One of the things we did as a family when I was growing up was work on jigsaw puzzles. It would take weeks. The first step was always laying out all the pieces and turning them right-side up. The next step involved putting all the edge pieces together. Then, we would look for large sections of the puzzle that had the same color pattern. We would work together, and slowly but surely, the final image would begin to emerge. One of the great things about working together on a puzzle was that we all saw different things along the way. Each person helped fill in missing sections that the rest of us hadn’t been able to figure out. It took all of us, and if we had missed any single piece, it mattered to the outcome—the picture would be incomplete.

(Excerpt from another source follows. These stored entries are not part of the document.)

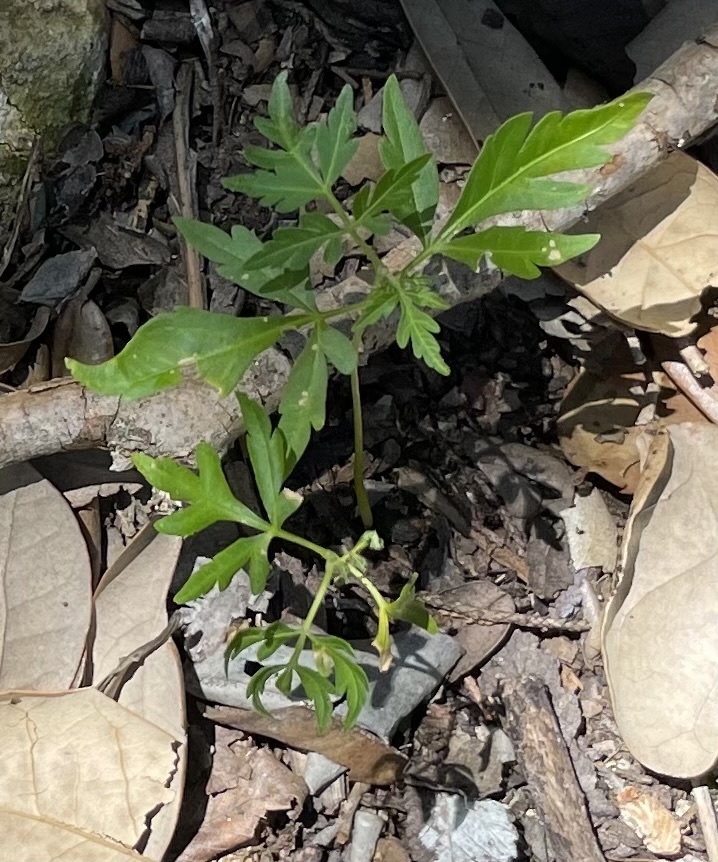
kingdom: Plantae
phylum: Tracheophyta
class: Magnoliopsida
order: Sapindales
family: Meliaceae
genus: Melia
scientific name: Melia azedarach
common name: Chinaberrytree
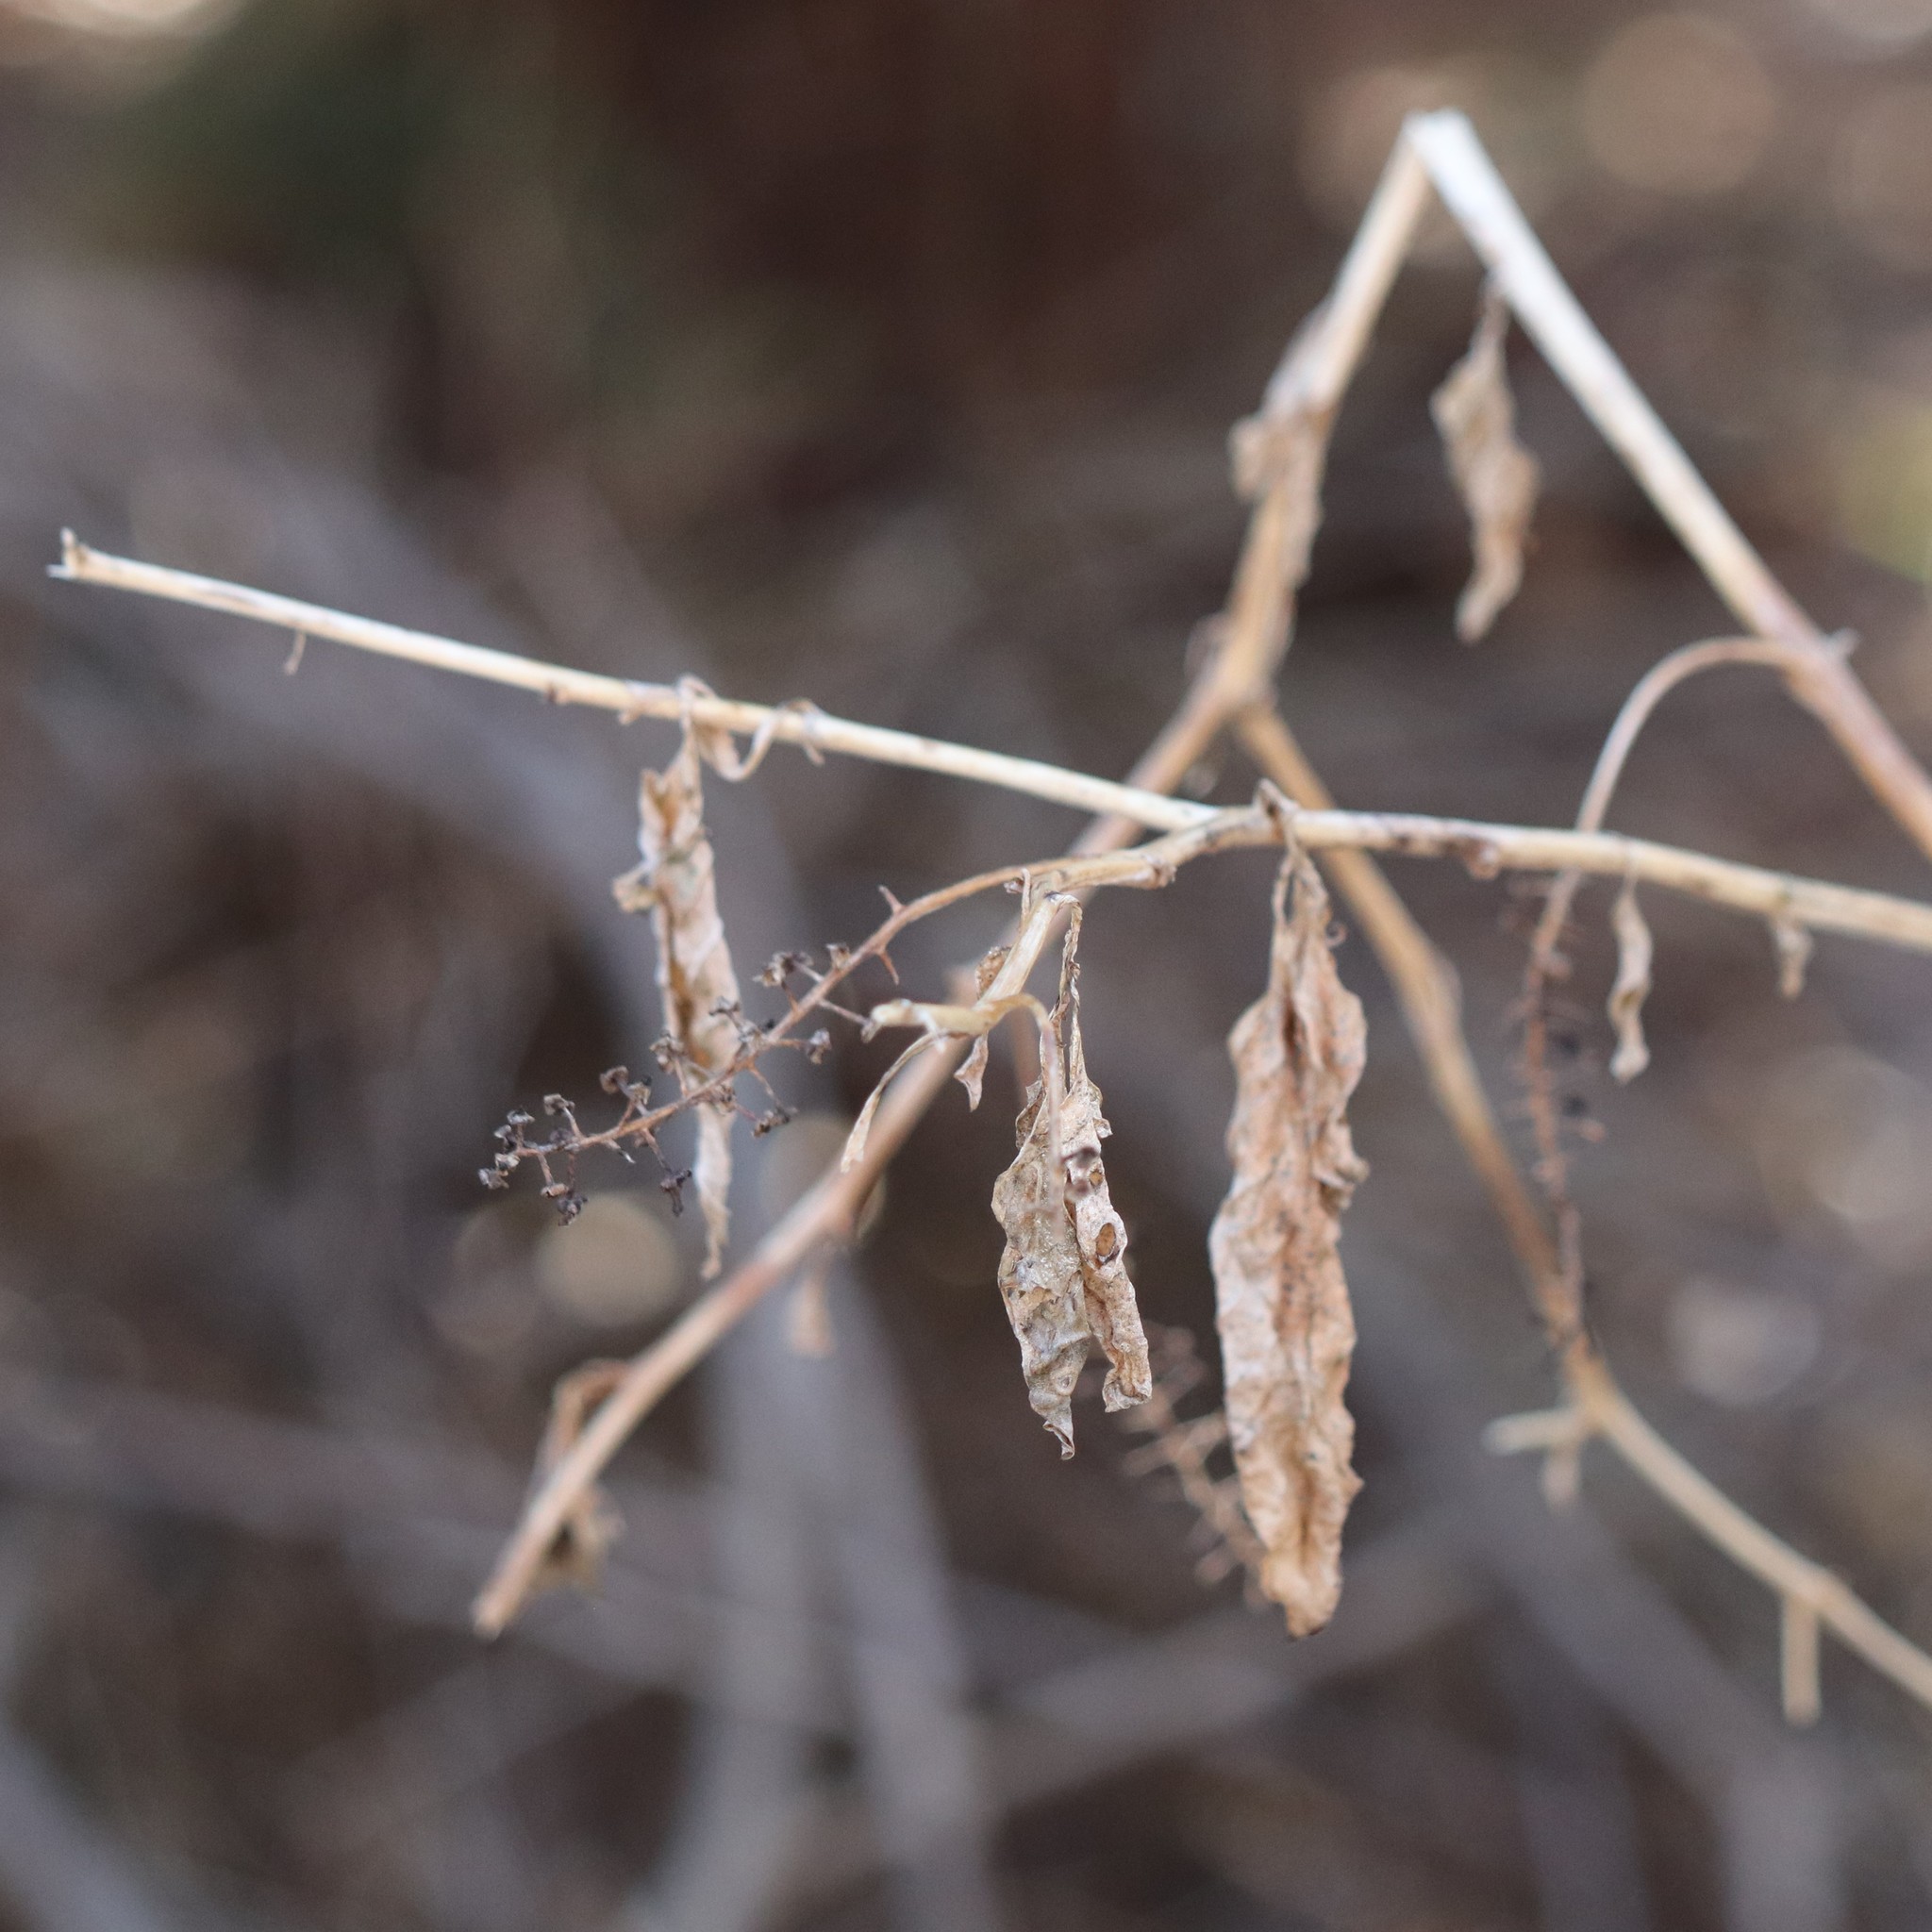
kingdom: Plantae
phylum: Tracheophyta
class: Magnoliopsida
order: Caryophyllales
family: Phytolaccaceae
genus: Phytolacca
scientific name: Phytolacca americana
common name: American pokeweed
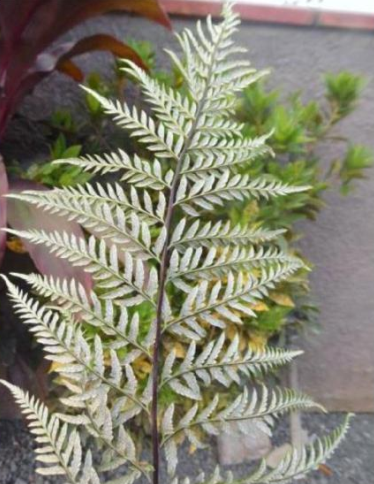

I don’t know about you, but at times, my life reminds me of a gigantic jigsaw puzzle. I work hard to put all the pieces together – kids, marriage, work, friends, family, church, and ministry – but it can all become a bit overwhelming. I don’t think I’m the only one who feels this way.
We all work hard to lay out the many pieces of our lives so they will ultimately form a cohesive picture. We try to get a framework of what life is to look like, then we start putting everything together. But then something inevitably happens that causes a piece to be misplaced, or keeps us from clearly seeing the big picture. It is at these times that we need others to help us see the pieces we are missing, to see the picture from a different angle, or to connect pieces of life that we had not yet realized fit together.
Life is not intended to be spent alone. God created us to be in relationship with Him and with each other. This is why, as a church, we want everyone to be part of an intentional small group. This is why we structure the leadership of the church in teams. We need each other. Every piece matters, and we are better when we work together. We need our spouses, partners, children, friends, neighbors, small group members, and colleagues to help pick up the pieces, and to better see God’s vision for our lives.
I am grateful for my wife, Allison, the Faith staff, my friends, my extended family, and my colleagues who have always been there to help pick up the pieces, who have seen things I could not see, and who stepped in to help connect parts of the big picture for me. They have all gathered around the table with me and helped put together the pieces of a beautiful life.
Who are you grateful for this week?
How might God be calling you to help with someone else’s puzzle?
I look forward to seeing you in worship!